» **What is needed**:
Lay out the lines of the entries as a Markdown table with the columns "Row" and "Line text." Start at the beginning of the entries and go on through the line with "fumes, and pet smells. UV-C light is", including both ends. Number each row, skip blank lines, and leave out the pictures.

(Items listed in a dataset)
━━━━━━
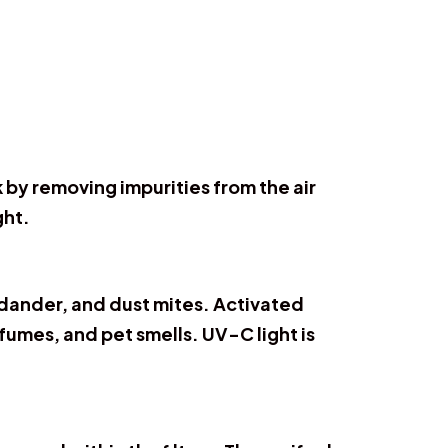
k by removing impurities from the air
ght.
t dander, and dust mites. Activated
fumes, and pet smells. UV-C light is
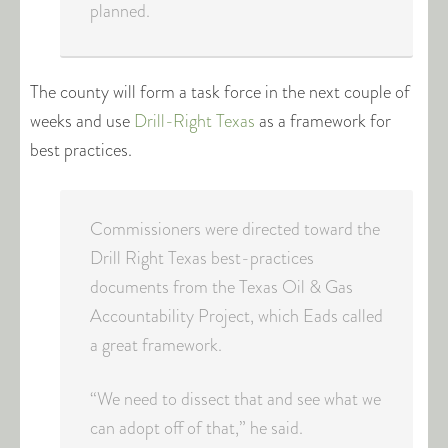
planned.
The county will form a task force in the next couple of
weeks and use
Drill-Right Texas
as a framework for
best practices.
Commissioners were directed toward the
Drill Right Texas best-practices
documents from the Texas Oil & Gas
Accountability Project, which Eads called
a great framework.
“We need to dissect that and see what we
can adopt off of that,” he said.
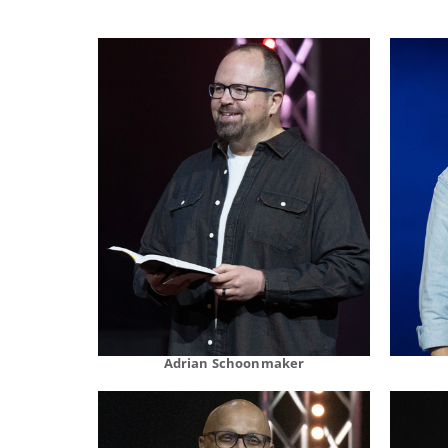
Adrian Schoonmaker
━━━━━━
» **Completed task**:
| Row | Line text |
|---|---|
| 1 | k by removing impurities from the air |
| 2 | ght. |
| 3 | t dander, and dust mites. Activated |
| 4 | fumes, and pet smells. UV-C light is |